The most common cause of death from CID is canine distemper as a consequence of routine immunization with modified live virus distemper vaccines. Arabian foals with CID frequently succumb to adenovirus pneumonia or other infections when ~2 months old. The foals are persistently lymphopenic. Precolostral serum samples have no detectable IgM antibody. Immunoglobulin levels are normal at first but then progressively decline when compared with levels in healthy foals. At necropsy, the thymus may be difficult to identify and structurally abnormal. Lymphocytes are depleted in the lymph nodes, Peyer's patches, and spleen. A PCR test can confirm CID in foals and the presence of the mutated gene in heterozygote animals. As a result of such testing, the prevalence of equine CID has declined significantly.
Many immunodeficiency diseases have yet to be fully analyzed, so their precise mechanisms remain unknown. For example, Rottweiler puppies have a breed predilection for severe and often fatal canine parvovirus infections. Their resistance to other infections is essentially normal, and the basis of this selective immunodeficiency is unknown.

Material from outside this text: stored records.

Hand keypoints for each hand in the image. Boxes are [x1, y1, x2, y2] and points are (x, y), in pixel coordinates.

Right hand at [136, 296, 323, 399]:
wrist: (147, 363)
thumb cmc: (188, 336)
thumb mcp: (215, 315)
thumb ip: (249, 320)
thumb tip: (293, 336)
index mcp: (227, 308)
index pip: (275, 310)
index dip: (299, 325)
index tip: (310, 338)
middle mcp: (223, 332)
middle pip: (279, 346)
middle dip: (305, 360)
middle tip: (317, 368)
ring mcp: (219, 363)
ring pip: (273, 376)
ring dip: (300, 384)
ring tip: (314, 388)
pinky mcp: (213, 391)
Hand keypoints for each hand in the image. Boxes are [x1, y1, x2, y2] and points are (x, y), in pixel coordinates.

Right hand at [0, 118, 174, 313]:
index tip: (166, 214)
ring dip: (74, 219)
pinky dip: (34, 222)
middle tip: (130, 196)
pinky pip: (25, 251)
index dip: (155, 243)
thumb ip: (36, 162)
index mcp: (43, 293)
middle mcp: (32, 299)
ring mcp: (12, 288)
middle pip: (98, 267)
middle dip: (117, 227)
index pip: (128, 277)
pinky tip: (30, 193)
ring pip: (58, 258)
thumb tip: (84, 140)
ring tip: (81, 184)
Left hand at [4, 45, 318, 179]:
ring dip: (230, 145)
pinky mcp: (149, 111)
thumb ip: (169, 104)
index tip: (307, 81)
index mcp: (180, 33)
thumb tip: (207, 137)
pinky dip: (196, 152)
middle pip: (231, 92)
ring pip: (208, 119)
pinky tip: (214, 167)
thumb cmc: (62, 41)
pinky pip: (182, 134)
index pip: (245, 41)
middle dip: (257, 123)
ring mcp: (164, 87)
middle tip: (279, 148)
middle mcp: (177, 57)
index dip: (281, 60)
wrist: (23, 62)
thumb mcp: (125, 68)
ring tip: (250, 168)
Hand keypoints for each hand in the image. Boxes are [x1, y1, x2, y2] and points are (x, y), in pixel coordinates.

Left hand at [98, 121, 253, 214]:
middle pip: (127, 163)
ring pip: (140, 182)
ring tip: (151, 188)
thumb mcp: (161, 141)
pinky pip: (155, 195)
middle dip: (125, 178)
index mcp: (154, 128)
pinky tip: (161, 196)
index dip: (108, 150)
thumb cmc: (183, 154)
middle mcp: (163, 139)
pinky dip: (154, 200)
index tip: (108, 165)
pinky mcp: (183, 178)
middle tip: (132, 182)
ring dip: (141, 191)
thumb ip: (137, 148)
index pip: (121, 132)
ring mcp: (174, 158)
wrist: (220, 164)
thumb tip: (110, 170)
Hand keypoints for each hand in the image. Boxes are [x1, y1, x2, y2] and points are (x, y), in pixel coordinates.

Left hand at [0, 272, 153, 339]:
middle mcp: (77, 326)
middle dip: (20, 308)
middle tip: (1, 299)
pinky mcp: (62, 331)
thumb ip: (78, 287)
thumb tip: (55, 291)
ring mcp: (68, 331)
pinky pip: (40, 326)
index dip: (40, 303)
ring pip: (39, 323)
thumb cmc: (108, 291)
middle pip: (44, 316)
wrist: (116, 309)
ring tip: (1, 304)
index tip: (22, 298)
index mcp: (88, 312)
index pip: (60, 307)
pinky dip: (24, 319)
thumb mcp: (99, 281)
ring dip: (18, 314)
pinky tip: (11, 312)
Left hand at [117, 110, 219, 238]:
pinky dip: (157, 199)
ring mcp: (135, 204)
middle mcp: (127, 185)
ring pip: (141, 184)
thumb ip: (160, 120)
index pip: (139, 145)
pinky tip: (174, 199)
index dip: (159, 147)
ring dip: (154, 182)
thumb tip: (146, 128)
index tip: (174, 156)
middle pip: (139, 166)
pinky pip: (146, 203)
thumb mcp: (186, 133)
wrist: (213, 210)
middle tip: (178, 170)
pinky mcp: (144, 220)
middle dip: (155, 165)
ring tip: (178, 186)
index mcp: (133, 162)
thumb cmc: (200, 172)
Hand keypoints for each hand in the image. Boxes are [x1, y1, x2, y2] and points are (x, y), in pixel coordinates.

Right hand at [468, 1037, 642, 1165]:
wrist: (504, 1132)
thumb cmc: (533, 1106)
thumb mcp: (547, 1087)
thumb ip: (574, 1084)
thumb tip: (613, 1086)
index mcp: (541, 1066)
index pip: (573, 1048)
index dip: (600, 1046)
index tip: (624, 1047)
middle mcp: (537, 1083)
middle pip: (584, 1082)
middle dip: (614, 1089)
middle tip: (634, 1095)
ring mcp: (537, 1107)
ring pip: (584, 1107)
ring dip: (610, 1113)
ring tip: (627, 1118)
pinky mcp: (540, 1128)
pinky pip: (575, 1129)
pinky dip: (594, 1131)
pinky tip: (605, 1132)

Persian cats have a predilection toward severe, and sometimes protracted, dermatophyte infections. In some Persian cats, the fungal infections invade the dermis and cause granulomatous disease (mycetomas).
Focal and systemic aspergillosis, as well as mycoses due to related fungi, affect certain types of dogs. Long-nosed breeds, in particular German Shepherds and shepherd-crosses, are prone to develop focal aspergillosis in the nasal passages. Systemic aspergillosis is seen almost exclusively in German Shepherds. It is characterized by fungal pyelonephritis, osteomyelitis, and discospondylitis. The organism can be isolated readily from blood and urine.

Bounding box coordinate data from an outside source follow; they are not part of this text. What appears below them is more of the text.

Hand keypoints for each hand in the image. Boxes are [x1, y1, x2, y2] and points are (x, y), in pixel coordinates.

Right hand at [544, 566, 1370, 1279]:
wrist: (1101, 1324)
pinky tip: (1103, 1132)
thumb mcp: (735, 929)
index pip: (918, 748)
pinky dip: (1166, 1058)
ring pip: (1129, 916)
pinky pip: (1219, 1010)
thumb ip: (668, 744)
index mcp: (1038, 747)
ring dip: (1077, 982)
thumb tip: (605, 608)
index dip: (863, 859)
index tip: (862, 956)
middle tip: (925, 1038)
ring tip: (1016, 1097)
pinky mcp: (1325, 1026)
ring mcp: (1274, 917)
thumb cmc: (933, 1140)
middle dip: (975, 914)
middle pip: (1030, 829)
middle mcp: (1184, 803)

Recurrent persistent infections in young animals suggest some form of immunodeficiency. A complete differential leukocyte count will reveal whether the cells are present in appropriate numbers. Turbidity tests are relatively easy to perform and are used to diagnose failure of passive transfer of immunity. They may also provide useful diagnostic information. Specific immunoglobulin deficiencies can be detected by means of a quantitative immunoassay such as radial immunodiffusion.
Primary immunodeficiencies as genetic diseases are generally not treatable but, if diagnosed, steps should be taken to ensure that parent animals that carry defective traits are no longer used for breeding.